Яркое появление

Яркое появление

Больше всего на свете Ай Унян любила две вещи: боевые искусства и пение.

В древние времена женщина, даже если она была мастером боевых искусств, не могла найти работу, связанную с ее умениями, и уж тем более поступить на военную службу. Даже начитанность не давала ей возможности зарабатывать на жизнь самостоятельно.

Когда ей было двенадцать, отец, Ай Шицзю, решил продать ее в дом министра Чэня в качестве танцовщицы и певицы.

Услышав, что там она сможет учиться пению, она с радостью согласилась.

Ай Шицзю нашел посредника, и после долгих хлопот ему наконец удалось привести дочь на встречу с управляющим театральной труппы министра.

Управляющий внимательно осмотрел Ай Юэ’эр и, казалось, остался доволен. Поглаживая бороду, он сказал: — У вас отличная фигура, вы, безусловно, добьетесь успеха в танцах. Вот только возраст… Вы немного староваты.

— Моя дочь с детства занимается боевыми искусствами, у нее есть хорошая подготовка… — нервно пояснил Ай Шицзю.

— Если есть подготовка, то это другое дело. Покажите нам, что вы умеете.

Ай Юэ’эр спокойно и уверенно продемонстрировала комплекс «Кулак Возвращающегося Гуся», который придумала сама.

Ее движения были грациозны, словно парящий в облаках гусь, а удары — плавными и точными.

Все присутствующие затаили дыхание.

Когда она закончила выступление и несколько раз поклонилась, все, наконец, пришли в себя и начали аплодировать.

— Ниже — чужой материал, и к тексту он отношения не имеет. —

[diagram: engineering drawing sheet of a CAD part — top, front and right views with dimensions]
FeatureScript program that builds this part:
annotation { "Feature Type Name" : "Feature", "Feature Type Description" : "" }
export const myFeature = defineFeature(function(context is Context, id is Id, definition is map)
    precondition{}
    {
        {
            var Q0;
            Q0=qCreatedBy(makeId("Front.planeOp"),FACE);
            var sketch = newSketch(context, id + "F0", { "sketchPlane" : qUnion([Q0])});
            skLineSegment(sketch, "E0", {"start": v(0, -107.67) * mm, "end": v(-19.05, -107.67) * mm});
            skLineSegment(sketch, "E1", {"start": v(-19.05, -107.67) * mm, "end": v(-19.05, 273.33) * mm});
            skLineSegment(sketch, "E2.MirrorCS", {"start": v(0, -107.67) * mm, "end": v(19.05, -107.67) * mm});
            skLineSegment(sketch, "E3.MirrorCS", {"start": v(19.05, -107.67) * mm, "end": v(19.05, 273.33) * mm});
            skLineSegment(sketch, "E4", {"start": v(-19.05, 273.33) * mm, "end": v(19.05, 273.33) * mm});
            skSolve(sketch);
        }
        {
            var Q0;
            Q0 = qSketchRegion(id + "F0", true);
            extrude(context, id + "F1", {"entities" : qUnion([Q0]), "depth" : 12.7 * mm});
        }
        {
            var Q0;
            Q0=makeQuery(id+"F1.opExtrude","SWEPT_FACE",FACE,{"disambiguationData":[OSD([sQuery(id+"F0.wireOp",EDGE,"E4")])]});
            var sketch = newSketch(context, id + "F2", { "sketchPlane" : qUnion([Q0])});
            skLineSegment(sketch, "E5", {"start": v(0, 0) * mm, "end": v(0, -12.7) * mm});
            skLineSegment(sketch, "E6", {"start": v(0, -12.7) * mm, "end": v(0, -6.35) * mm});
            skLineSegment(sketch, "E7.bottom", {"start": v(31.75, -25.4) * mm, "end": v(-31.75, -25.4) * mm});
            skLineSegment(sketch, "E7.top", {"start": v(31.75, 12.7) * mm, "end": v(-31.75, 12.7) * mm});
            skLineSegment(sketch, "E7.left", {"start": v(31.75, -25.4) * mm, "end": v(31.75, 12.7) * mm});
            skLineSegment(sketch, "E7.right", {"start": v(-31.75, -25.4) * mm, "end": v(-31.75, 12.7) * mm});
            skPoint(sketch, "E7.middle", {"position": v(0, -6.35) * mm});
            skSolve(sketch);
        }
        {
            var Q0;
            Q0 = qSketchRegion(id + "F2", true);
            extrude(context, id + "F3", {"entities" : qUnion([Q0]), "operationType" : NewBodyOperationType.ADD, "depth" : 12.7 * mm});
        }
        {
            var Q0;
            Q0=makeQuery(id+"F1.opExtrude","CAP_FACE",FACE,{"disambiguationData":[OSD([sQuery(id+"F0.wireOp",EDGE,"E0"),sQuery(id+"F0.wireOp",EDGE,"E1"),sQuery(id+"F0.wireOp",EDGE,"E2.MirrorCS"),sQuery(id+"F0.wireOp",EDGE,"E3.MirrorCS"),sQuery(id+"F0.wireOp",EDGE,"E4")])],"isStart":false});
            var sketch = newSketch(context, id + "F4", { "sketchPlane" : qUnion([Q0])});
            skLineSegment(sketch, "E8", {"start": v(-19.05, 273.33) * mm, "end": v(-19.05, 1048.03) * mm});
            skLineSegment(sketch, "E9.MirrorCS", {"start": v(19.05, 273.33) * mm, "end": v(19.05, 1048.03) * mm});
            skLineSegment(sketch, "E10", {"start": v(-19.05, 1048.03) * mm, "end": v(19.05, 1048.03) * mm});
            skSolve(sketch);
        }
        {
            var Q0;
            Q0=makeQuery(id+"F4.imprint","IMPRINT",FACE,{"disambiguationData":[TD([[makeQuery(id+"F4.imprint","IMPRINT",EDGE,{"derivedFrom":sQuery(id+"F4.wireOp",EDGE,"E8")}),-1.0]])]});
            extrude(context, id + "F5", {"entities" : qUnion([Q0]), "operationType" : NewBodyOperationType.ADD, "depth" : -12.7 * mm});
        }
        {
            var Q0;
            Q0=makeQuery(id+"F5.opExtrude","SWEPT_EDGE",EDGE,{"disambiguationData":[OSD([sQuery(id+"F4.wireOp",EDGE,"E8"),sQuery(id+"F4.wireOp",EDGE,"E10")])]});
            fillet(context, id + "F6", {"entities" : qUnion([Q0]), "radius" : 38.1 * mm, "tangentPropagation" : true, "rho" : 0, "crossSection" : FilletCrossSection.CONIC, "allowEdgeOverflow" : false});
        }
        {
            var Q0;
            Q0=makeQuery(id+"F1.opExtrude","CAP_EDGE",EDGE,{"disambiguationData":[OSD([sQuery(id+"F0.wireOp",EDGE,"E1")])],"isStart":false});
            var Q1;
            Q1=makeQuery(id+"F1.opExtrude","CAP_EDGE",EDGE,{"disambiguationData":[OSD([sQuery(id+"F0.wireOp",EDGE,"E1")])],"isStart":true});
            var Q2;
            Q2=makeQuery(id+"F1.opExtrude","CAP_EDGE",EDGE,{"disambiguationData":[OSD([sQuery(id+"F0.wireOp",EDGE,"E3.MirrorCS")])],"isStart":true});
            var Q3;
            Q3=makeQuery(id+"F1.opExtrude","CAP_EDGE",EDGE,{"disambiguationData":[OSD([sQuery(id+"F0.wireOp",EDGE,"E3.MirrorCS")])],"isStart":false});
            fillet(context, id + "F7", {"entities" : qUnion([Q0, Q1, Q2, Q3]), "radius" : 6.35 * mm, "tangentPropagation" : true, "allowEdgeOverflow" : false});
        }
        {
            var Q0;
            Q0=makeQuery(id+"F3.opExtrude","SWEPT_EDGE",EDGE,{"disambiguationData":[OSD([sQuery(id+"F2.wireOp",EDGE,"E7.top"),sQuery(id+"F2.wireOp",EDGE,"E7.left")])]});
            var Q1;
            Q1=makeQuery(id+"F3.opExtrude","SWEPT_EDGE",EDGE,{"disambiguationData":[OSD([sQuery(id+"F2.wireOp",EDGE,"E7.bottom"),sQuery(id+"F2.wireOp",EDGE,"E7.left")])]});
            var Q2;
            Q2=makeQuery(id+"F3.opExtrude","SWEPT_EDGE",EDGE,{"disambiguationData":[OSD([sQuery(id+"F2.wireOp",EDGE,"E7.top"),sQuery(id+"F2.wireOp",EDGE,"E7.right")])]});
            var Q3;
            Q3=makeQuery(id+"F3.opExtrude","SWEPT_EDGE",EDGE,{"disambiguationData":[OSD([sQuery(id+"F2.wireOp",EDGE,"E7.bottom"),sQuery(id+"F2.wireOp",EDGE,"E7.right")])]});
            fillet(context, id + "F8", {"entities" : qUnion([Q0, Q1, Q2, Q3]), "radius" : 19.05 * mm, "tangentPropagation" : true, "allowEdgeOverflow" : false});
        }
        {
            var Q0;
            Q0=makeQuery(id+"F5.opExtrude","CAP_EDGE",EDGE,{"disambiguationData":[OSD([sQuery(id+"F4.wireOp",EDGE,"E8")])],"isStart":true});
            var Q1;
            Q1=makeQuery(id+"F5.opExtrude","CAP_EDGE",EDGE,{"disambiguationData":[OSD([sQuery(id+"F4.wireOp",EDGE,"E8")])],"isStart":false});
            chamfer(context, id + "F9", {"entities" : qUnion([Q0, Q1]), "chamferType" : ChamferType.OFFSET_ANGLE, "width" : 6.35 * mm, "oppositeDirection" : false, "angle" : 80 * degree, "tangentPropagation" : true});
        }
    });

Управляющий, улыбаясь, кивнул: — Этот комплекс, немного доработанный и дополненный музыкой, может стать настоящим шедевром. Наш господин предпочитает танцевальный стиль, в котором сочетается мягкость и сила.

Услышав эти слова, лицо Ай Шицзю просияло. Он уже хотел поблагодарить управляющего, но тот продолжил: — В труппу министра Чэня мы принимаем только тех, кто умеет и петь, и танцевать. Вы умеете петь?

— Умею! — Ай Юэ’эр уверенно выпрямилась.

Пение было ее сильной стороной.

— Спойте нам что-нибудь.

Она запела знакомую детскую песенку: — Ласточка, ласточка, лети в небеса. В небесах девушка расстилает белое покрывало, на покрывале тысяча монет.

Увлекшись, она начала хлопать в ладоши: — Ласточка, ласточка, лети в небеса. Хлоп-хлоп-хлоп, хлоп, хлоп, хлоп…

Управляющий нахмурился и тихо сказал слуге: — Позови Юньнян.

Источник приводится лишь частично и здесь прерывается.